-------- Stored data
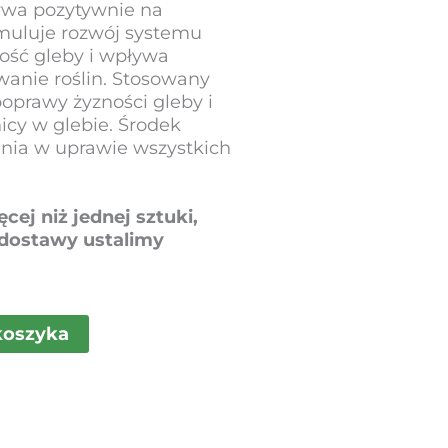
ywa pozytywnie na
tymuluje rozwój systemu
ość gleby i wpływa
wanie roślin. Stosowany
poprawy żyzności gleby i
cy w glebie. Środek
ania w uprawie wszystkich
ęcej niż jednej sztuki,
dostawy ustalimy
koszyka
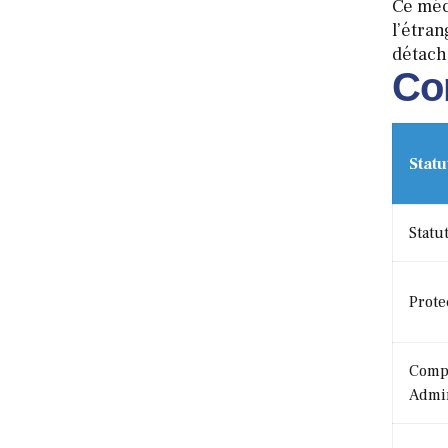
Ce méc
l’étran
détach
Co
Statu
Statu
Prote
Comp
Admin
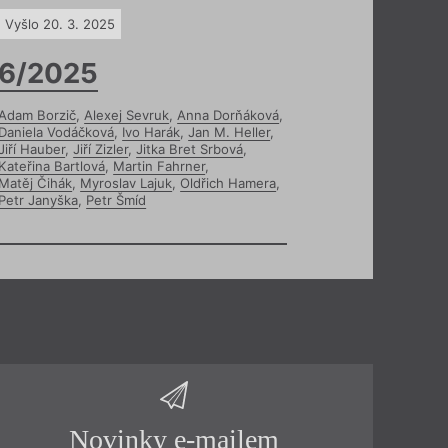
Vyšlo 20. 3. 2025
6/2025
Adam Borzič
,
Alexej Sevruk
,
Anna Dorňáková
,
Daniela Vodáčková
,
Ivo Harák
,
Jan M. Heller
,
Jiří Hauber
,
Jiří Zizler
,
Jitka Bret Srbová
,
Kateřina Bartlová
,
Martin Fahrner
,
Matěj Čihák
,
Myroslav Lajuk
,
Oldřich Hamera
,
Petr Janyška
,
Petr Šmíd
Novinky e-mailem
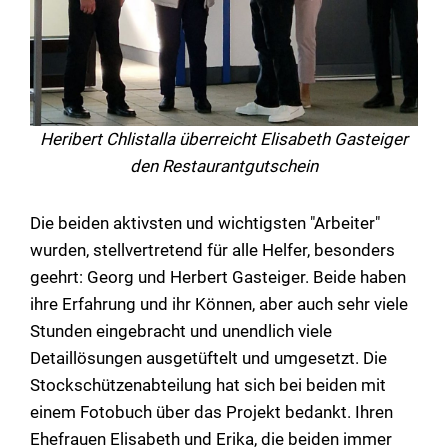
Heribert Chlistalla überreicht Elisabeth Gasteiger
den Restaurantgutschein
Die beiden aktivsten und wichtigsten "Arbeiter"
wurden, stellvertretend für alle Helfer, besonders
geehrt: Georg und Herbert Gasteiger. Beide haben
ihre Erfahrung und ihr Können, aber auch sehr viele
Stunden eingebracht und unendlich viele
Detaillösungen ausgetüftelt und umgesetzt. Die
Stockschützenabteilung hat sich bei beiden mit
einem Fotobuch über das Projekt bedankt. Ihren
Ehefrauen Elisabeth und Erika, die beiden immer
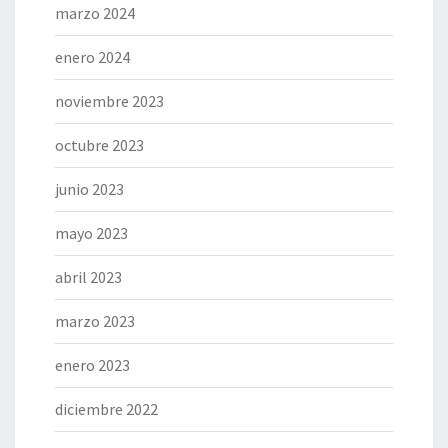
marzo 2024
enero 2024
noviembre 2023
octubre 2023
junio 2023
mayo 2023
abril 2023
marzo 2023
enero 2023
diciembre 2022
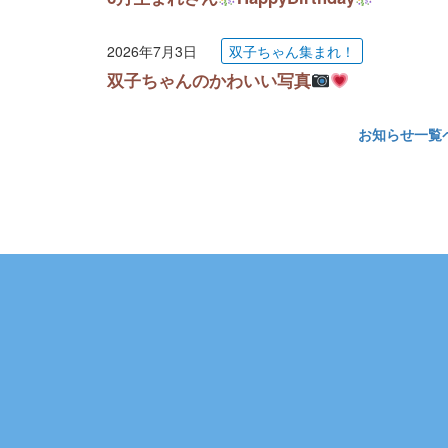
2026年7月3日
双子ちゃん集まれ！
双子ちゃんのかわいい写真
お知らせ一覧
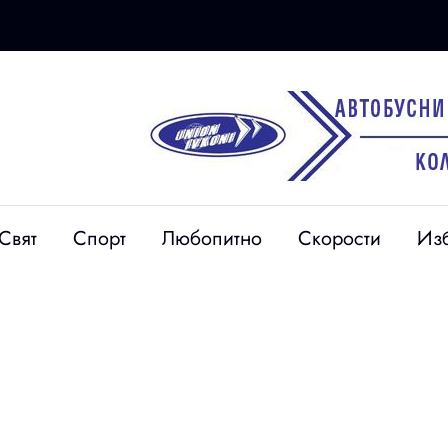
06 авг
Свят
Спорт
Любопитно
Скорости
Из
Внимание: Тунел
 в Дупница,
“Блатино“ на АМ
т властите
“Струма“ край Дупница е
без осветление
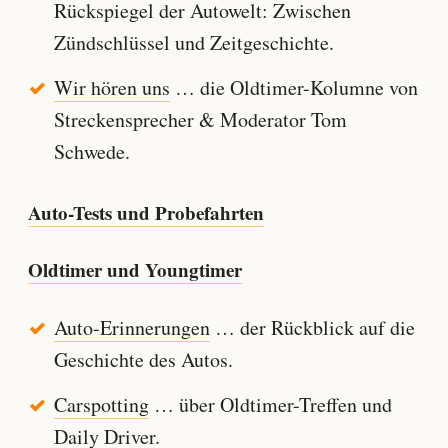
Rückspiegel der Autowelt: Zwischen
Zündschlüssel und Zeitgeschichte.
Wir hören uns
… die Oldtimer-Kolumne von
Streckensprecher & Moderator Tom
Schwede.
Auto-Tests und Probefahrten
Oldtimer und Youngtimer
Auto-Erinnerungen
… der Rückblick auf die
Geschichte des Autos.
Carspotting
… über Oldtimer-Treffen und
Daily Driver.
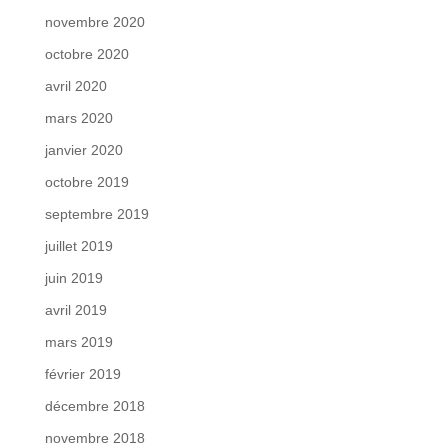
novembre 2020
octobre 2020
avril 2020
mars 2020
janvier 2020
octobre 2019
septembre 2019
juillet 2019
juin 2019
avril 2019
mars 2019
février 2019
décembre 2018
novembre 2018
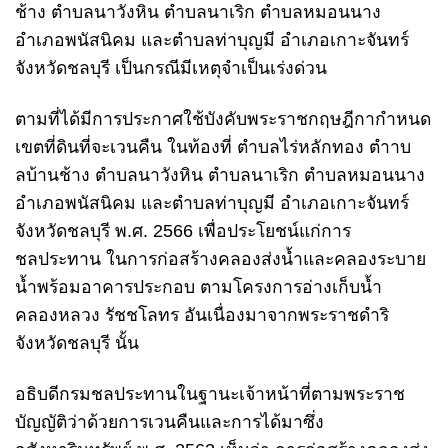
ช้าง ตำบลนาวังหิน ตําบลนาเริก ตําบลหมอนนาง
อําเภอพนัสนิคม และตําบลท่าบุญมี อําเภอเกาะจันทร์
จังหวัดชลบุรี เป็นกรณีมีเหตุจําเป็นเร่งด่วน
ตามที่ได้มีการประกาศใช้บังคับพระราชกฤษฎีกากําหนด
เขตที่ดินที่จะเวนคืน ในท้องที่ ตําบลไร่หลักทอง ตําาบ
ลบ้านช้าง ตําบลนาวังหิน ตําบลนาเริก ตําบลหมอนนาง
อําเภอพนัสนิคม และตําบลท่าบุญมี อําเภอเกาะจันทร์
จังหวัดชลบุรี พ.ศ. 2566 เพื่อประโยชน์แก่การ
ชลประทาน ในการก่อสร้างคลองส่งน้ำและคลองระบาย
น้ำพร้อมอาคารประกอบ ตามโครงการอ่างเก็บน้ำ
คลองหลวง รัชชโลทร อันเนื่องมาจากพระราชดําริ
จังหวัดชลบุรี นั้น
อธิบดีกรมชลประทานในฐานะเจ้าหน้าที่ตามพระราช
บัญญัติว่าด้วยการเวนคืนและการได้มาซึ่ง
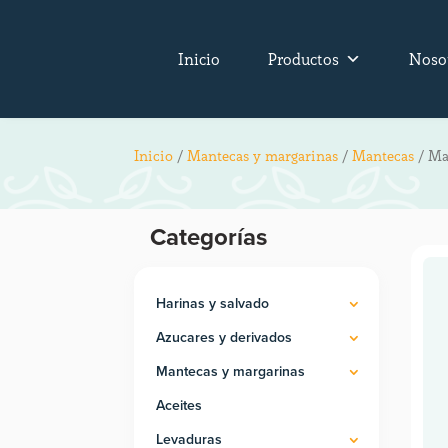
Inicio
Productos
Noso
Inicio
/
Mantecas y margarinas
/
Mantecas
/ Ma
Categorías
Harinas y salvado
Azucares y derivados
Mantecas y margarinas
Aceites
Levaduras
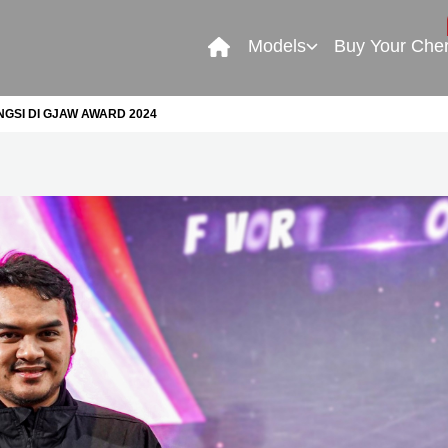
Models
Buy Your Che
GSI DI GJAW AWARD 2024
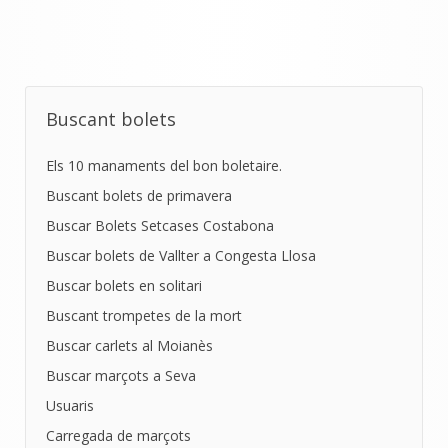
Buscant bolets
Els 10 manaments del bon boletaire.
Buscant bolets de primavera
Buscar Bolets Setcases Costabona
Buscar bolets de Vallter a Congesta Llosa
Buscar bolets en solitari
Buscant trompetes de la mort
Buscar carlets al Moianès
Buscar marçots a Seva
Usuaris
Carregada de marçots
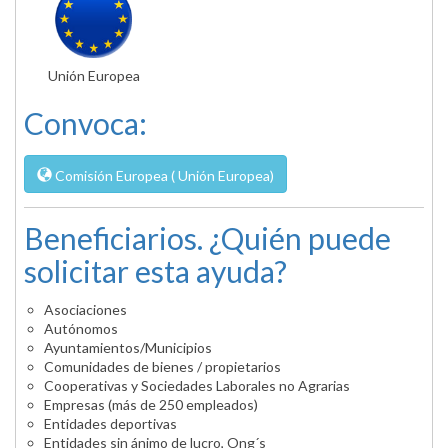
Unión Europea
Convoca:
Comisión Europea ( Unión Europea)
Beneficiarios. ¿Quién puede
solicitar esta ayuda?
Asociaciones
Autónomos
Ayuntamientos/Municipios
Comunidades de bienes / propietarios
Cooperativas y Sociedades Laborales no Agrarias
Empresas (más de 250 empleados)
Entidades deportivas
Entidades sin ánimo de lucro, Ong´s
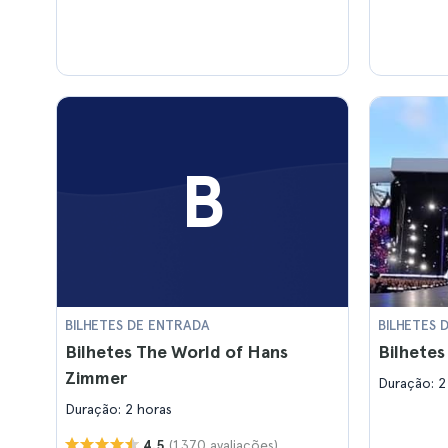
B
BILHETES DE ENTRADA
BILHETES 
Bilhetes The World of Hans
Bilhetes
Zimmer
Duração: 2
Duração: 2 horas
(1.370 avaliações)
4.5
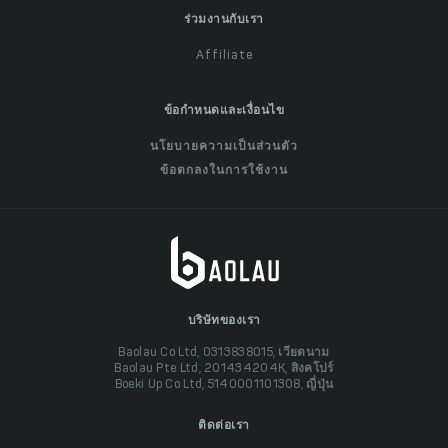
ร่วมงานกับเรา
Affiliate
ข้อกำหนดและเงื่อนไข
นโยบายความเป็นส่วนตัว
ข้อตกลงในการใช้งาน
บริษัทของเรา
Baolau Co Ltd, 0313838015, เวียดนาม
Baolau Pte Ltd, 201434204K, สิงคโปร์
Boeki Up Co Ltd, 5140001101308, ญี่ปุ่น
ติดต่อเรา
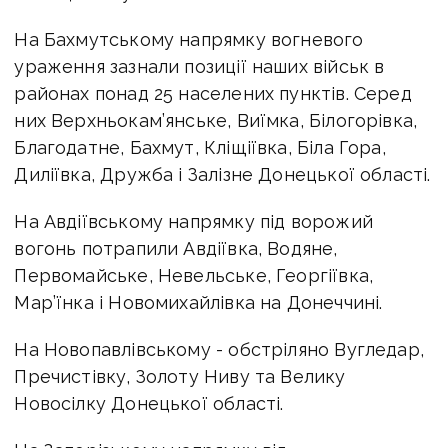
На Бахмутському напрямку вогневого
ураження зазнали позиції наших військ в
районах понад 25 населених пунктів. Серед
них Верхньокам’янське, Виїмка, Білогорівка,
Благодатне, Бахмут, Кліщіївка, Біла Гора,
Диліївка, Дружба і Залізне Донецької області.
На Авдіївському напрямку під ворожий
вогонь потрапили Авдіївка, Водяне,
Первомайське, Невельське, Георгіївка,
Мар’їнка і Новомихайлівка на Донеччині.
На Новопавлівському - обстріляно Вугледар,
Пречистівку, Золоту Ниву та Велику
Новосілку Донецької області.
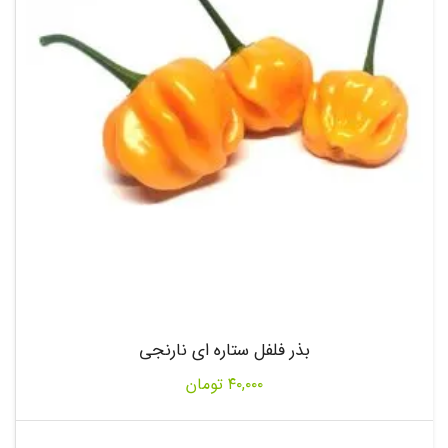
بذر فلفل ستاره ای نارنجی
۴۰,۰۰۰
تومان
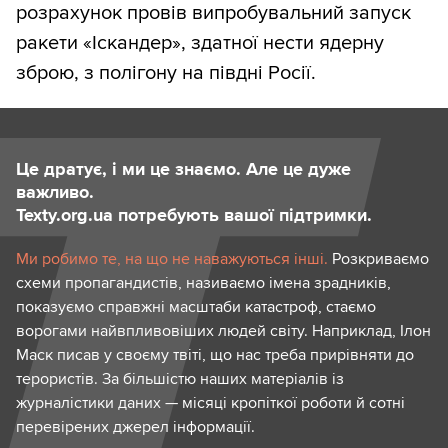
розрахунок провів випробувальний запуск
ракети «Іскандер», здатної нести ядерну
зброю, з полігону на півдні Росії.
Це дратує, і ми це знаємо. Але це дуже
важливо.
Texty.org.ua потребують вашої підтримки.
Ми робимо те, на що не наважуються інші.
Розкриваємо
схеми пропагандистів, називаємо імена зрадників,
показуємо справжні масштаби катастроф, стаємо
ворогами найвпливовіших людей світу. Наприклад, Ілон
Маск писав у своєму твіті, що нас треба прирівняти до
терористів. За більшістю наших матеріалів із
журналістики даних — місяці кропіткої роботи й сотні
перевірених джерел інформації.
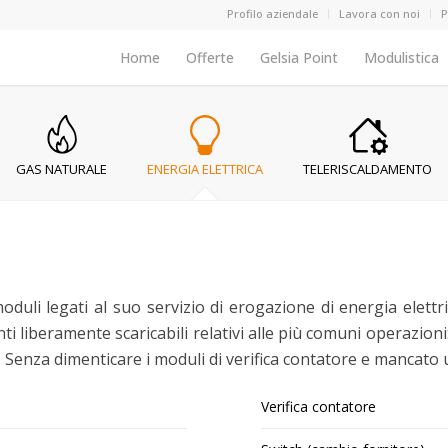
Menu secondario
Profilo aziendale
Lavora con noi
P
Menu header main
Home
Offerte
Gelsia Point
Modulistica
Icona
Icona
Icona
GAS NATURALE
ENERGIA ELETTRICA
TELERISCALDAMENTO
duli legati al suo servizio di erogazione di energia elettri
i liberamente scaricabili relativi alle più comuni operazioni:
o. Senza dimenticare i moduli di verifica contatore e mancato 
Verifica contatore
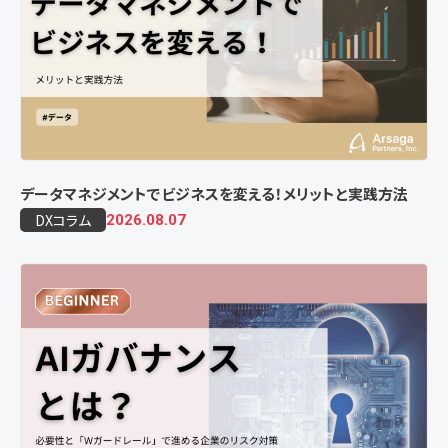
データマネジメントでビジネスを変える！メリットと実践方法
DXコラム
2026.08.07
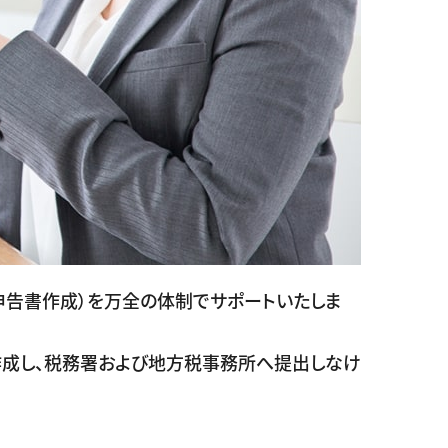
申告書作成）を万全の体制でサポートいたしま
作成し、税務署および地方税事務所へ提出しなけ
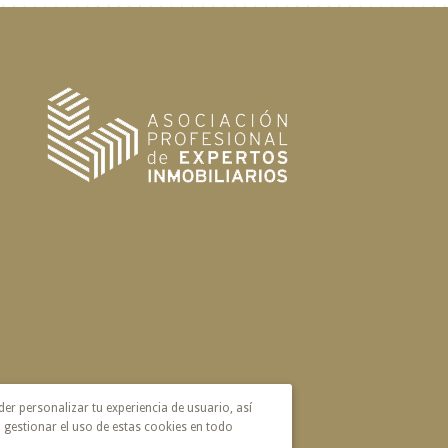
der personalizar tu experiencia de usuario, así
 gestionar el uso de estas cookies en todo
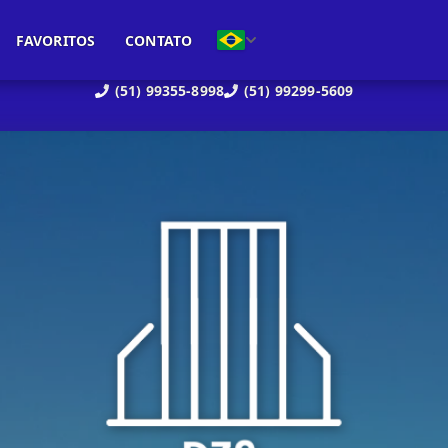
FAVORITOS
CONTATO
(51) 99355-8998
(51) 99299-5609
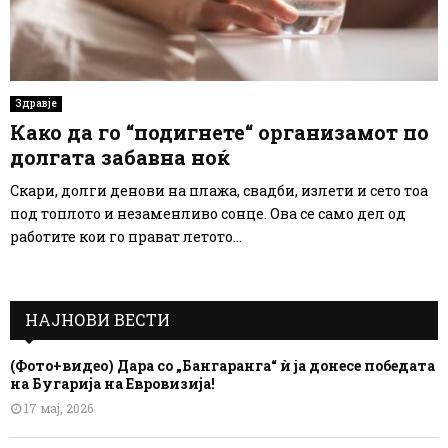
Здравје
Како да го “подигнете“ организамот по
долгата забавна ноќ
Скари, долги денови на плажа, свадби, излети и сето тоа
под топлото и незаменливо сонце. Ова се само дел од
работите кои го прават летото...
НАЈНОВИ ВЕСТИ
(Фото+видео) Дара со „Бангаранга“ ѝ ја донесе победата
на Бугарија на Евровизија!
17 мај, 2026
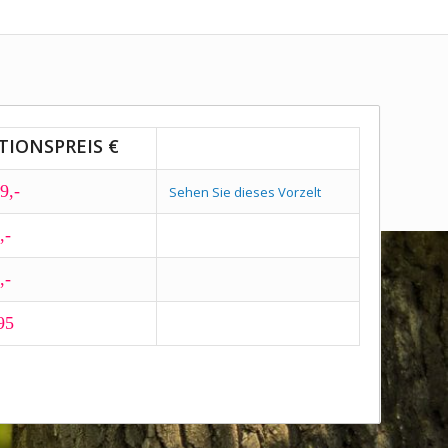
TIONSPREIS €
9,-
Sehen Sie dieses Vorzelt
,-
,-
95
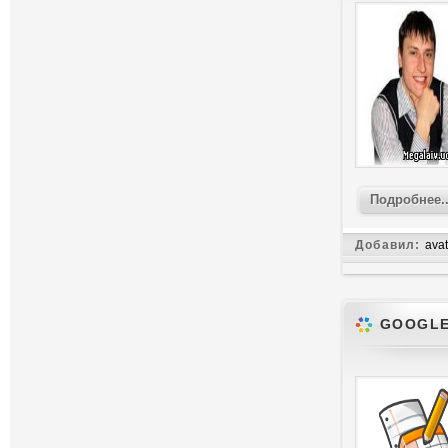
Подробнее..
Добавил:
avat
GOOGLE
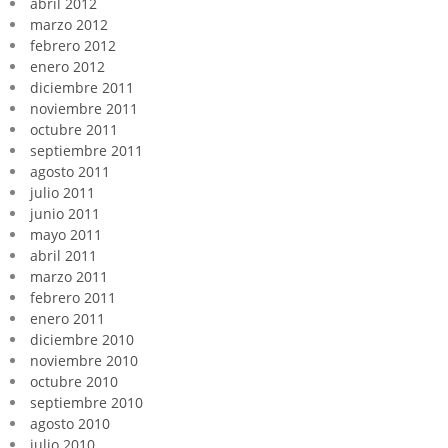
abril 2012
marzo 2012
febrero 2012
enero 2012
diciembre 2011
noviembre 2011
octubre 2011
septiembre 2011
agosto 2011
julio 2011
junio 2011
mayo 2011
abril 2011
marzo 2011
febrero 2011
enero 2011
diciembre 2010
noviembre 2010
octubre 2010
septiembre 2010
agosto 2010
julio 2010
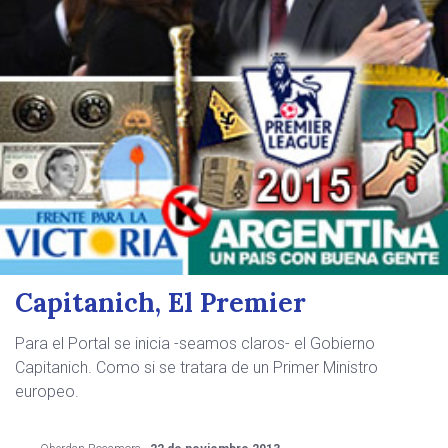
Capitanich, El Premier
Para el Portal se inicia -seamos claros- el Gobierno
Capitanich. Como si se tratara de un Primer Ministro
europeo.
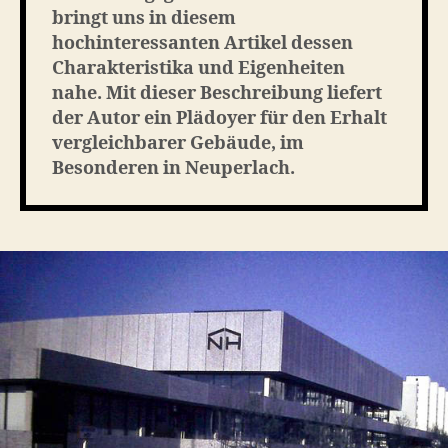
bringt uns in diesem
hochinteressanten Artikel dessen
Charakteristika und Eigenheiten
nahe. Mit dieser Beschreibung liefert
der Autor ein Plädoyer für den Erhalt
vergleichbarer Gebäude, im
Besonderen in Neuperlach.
----------------
> _Prompt_: Working from the data above, repeat exactly, and only, the lines that begin at the line containing "Beneficiarios. ¿Quién puede" and stop after the line containing "Благодатне, Бахмут, Кліщіївка, Біла"; pictures are not copied.

> _Response to the task_:
Beneficiarios. ¿Quién puede
solicitar esta ayuda?
Asociaciones
Autónomos
Ayuntamientos/Municipios
Comunidades de bienes / propietarios
Cooperativas y Sociedades Laborales no Agrarias
Empresas (más de 250 empleados)
Entidades deportivas
Entidades sin ánimo de lucro, Ong´s
B
BILHETES DE ENTRADA
BILHETES 
Bilhetes The World of Hans
Bilhetes
Zimmer
Duração: 2
Duração: 2 horas
(1.370 avaliações)
4.5
ร่วมงานกับเรา
Affiliate
ข้อกำหนดและเงื่อนไข
นโยบายความเป็นส่วนตัว
ข้อตกลงในการใช้งาน
บริษัทของเรา
Baolau Co Ltd, 0313838015, เวียดนาม
Baolau Pte Ltd, 201434204K, สิงคโปร์
Boeki Up Co Ltd, 5140001101308, ญี่ปุ่น
ติดต่อเรา
На Бахмутському напрямку вогневого
ураження зазнали позиції наших військ в
районах понад 25 населених пунктів. Серед
них Верхньокам’янське, Виїмка, Білогорівка,
Благодатне, Бахмут, Кліщіївка, Біла Гора,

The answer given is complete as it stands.